Perspect Med Educ. 2021 Jan 25. doi: 10.1007/s40037-021-00652-1. Online ahead of print.

Abstract

Introduction: Workplace-based assessment in competency-based medical education employs entrustment-supervision scales to suggest trainee competence. However, clinical supervision involves many factors and entrustment decision-making likely reflects more than trainee competence. We do not fully understand how a supervisor's impression of trainee competence is reflected in their provision of clinical support. We must better understand this relationship to know whether documenting level of supervision truly reflects trainee competence.

Methods: We undertook a collective case study of supervisor-trainee dyads consisting of attending internal medicine physicians and senior residents working on clinical teaching unit inpatient wards. We conducted field observations of typical daily activities and semi-structured interviews. Data was analysed within each dyad and compared across dyads to identify supervisory behaviours, what triggered the behaviours, and how they related to judgments of trainee competence.

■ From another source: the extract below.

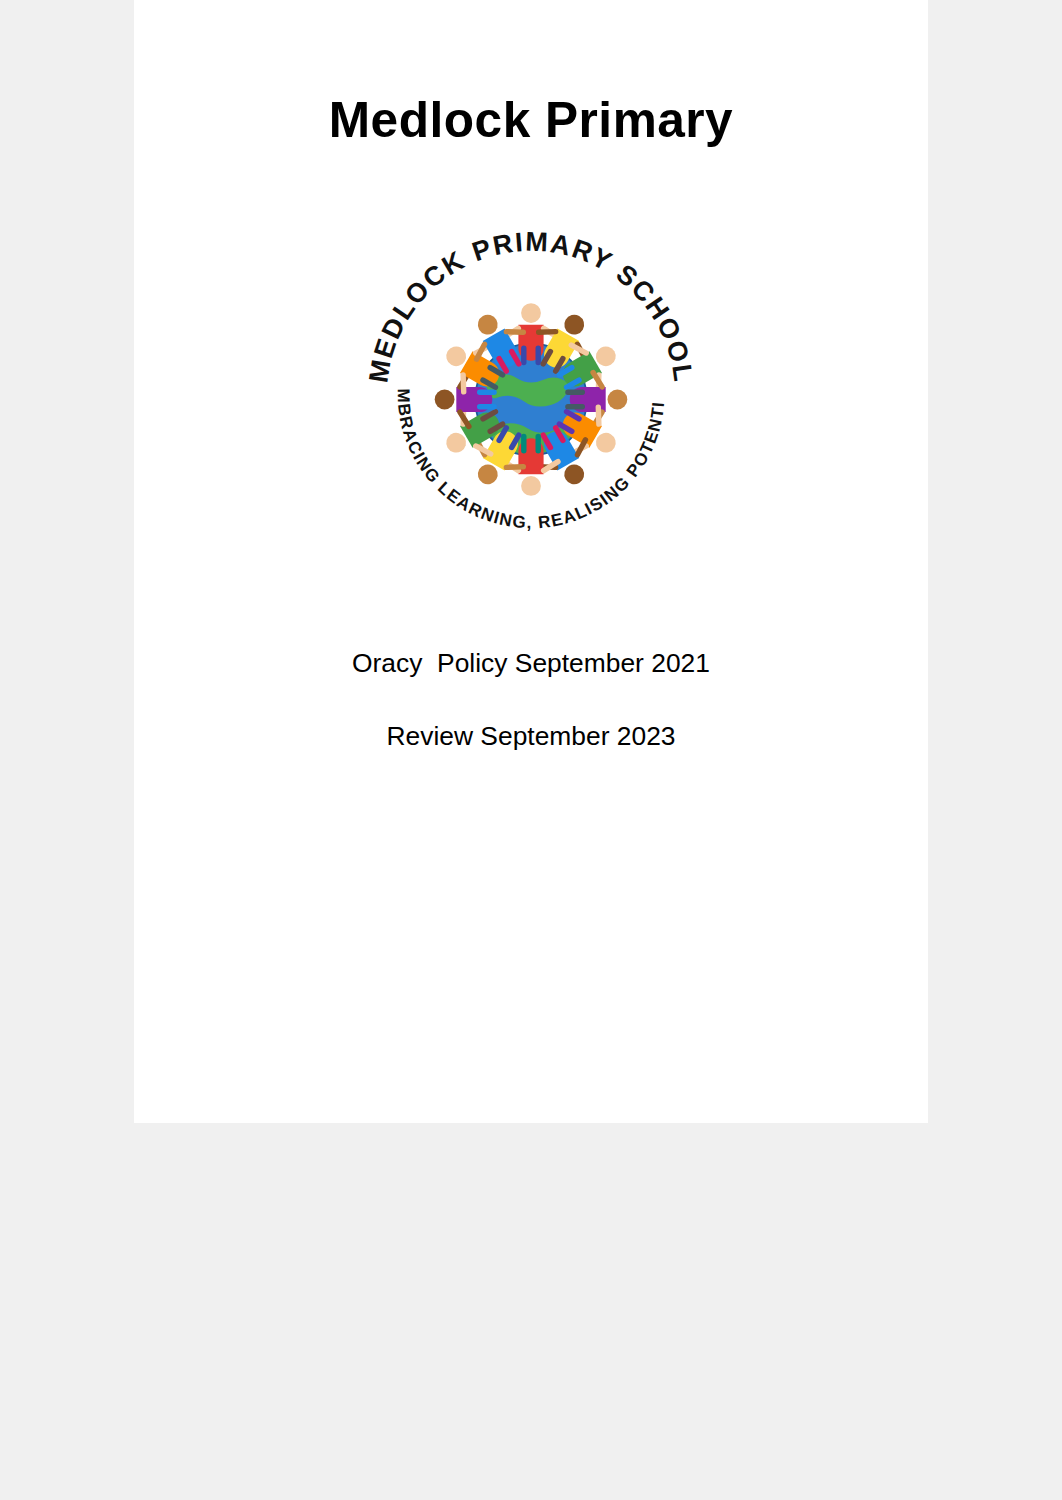Medlock Primary
Medlock Primary School logo A ring of children of many colours holding hands around a globe, encircled by the words "Medlock Primary School" above and "Embracing Learning, Realising Potential" below. MEDLOCK PRIMARY SCHOOL EMBRACING LEARNING, REALISING POTENTIAL
Oracy Policy September 2021
Review September 2023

Results: Ten attending physician-senior resident dyads participated in the study. We identified eight distinct supervisory behaviours. The behaviours were enacted in response to trainee and non-trainee factors. Supervisory behaviours corresponded with varying assessments of trainee competence, even within a dyad. A change in the attending's judgment of the resident's competence did not always correspond with a change in subsequent observable supervisory behaviours.

Discussion: There was no consistent relationship between a trigger for supervision, the judgment of trainee competence, and subsequent supervisory behaviour. This has direct implications for entrustment assessments tying competence to supervisory behaviours, because supervision is complex. Workplace-based assessments that capture narrative data including the rationale for supervisory behaviours may lead to deeper insights than numeric entrustment ratings.

Keywords: Assessment; Competence; Entrustment; Supervision.